BBC Türkçe'ye göre, Cumhurbaşkanı Recep Tayyip Erdoğan'ın ilk kez Rus Büyükelçisi Andey Karlov'un katilinin, "Amerika'da yaşayan ve Temmuz'daki başarısız darbe girişiminin lideri olduğu iddia edilen din adamı Fethullah Gülen'in" takipçisi olduğunu söylediğine dikkat çeken yazar, CIA'in Karlov cinayetinde rol oynamış olabileceğinden bahsedildiğini belirtti ve şöyle devam etti:

"BİR DİPLOMATIN ÖLÜMÜ PUTİN'İ YOLUNDAN ÇEVİREMEYECEK"

"Rusya'nın itidalli davranmasının nedeni basit. Vladimir Putin, Halep'in düşmesinden sonra bir güç oyununun ortasında ve ne kadar trajik olursa olsun, bir diplomatın ölümü onu yolundan çevirmeyecek. Durumu, ABD'nin cihatçıları Suriye muhalefetinden ayrıma vaadini yerine getirmemesi olarak gören ve öfkelenen Putin, şimdi Türkiye ve İran'la kendi Suriye barışı yol haritasını planlıyor. Askeri zaferini, diplomatik bir zaferle taçlandırmak istiyor. Türkiye, Rusya ve İran Dışişleri Bakanları'yla Moskova'da yapılan toplantı ve yayımlanan bildirge, Suriye Savaşı'nın Rusya'nın koşullarıyla bitmesindeki ilk aşama. En azından bu aşamada, Körfez ülkeleri, ABD ve AB süreçten dışlandı. Hatta Moskova 'Neredeyse her düzeyde ABD'yle diyalog donduruldu. Birbirimizle iletişim kurmuyoruz. Kurarsak da minimal düzeyde' dedi."

Ancak yazar, Putin'in 

diplomatik başarı kazanmasının, cephedeki başarıdan daha zor olabileceğini savunduğu analizinde "Her şeyin ötesinde son beş yılda Suriye muhalefetinin en sadık destekçisi olan Türkiye'nin yardımına güveniyor" ifadelerini de kullandı.

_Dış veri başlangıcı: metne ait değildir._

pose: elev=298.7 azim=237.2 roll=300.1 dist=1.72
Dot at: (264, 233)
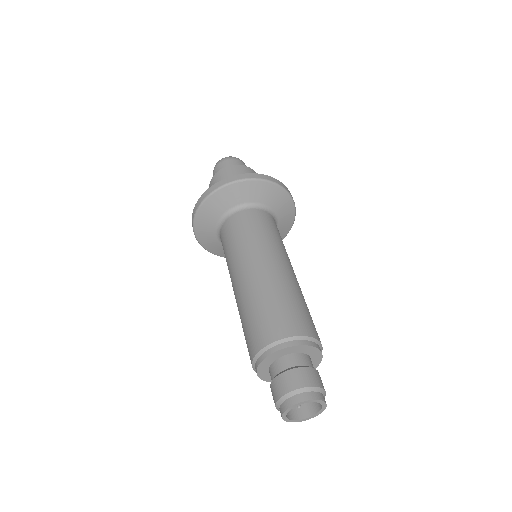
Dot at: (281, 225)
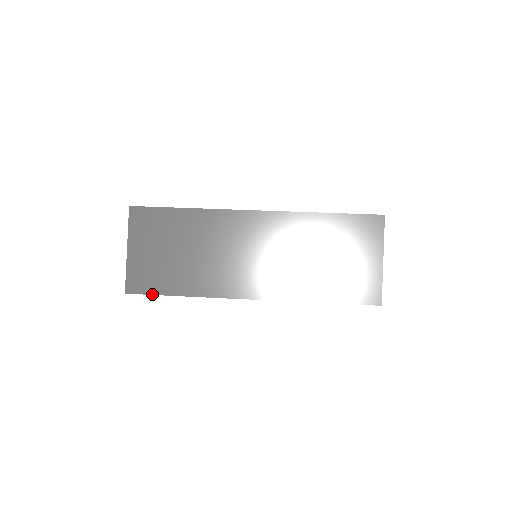
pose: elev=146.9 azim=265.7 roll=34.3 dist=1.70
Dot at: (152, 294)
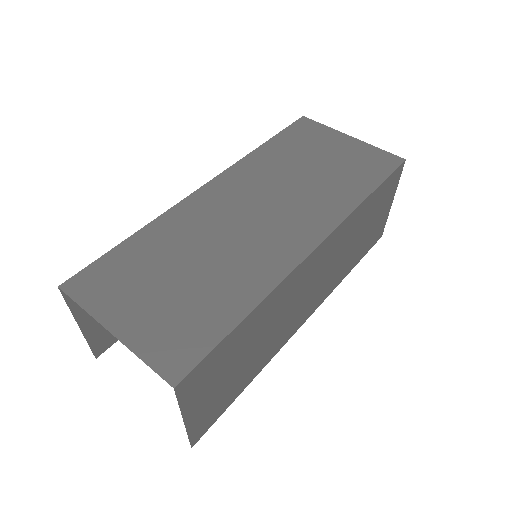
Dot at: occluded
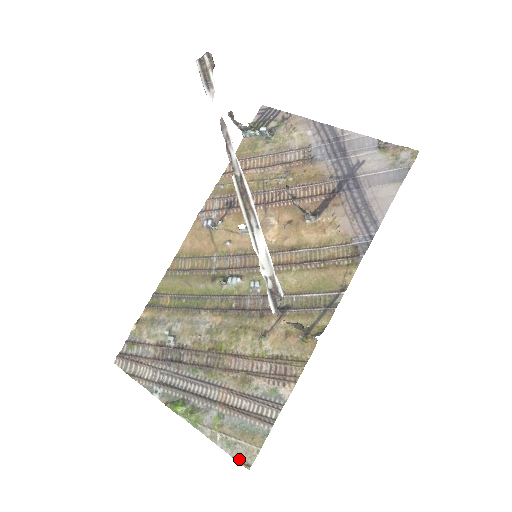
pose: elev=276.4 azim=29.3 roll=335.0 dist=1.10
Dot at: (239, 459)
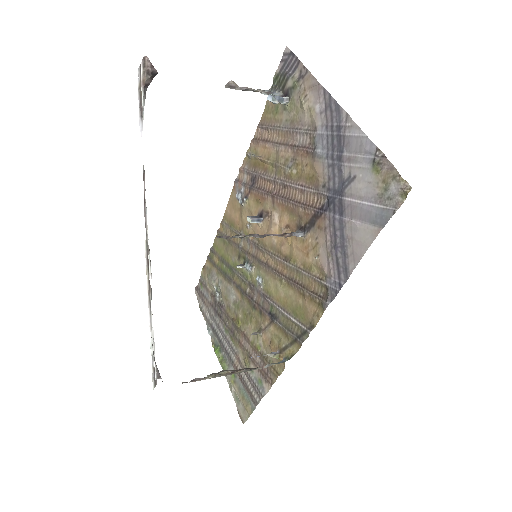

"Enerji işbirliği dışında Putin'in Erdoğan'a önerebileceği en iyi anlaşmanın, Türkiye'nin güney sınırındaki Suriyeli Kürtler'in güçlendirilmemesi" olduğunu düşünen yazar, "Erdoğan'ın çevresindeki güçlü Avrasyacı ekip AB'yle kopuştan yana" iddiasında da bulundu. Wintour şu savları da dile getirdi:

"Türkiye'nin kendisi içeride bölünmüş halde. Erdoğan'ın çevresinde, yıllar süren geri çevrilme ve milyonlarca Suriyeli mülteciye ev sahipliği yapmasına minnettarlık duymamasından sonra AB'yle ilişkilerin kesilmesini isteyen güçlü bir Avrasyacı grup var. Diğerleriyse ekonomik çağdaşlaşma için tek uygun yolun Avrupa olduğunu söylüyor. Moskova'da Dışişleri Bakanı Mevlüt Çavuşoğlu açıkça, sadece IŞİD ve Nusra Cephesi gibi terör örgütlerinin değil, Suriye hükümeti saflarında savaşan Lübnan Hizbullahı'nın da ateşkesten dışlanması gerektiğini söyledi. Rus mevkidaşı Sergey Lavrov ise Hizbullah'ın Rusya gibi Suriye hükümetinin daveti üzerin orada olduğunu ima etti. Tahran'ın topları Halep'teki aşağılanmaya yardım ettiğinden bu yana Erdoğan'ın partisindeki İran karşıtı duygu kasırga gibi. Büyük ihtimalle stratejisini henüz kendisi de bilmediğinden Putin, girişiminin BM barış süreciyle çatışmadığını, aksine tamamladığını söyledi. Ancak hamlesi BM'de rahatsızlık yarattı. BM Suriye Özel Temsilcisi Staffan de Mistura, Cenevre'de 8 Şubat'ta rakip barış görüşmeleri yapılacağını açıkladı. Putin büyük engelleyici rolünün, büyük uzlaştırıcılıktan çok daha kolay olduğunu daha yeni öğrenmeye başlayabilir."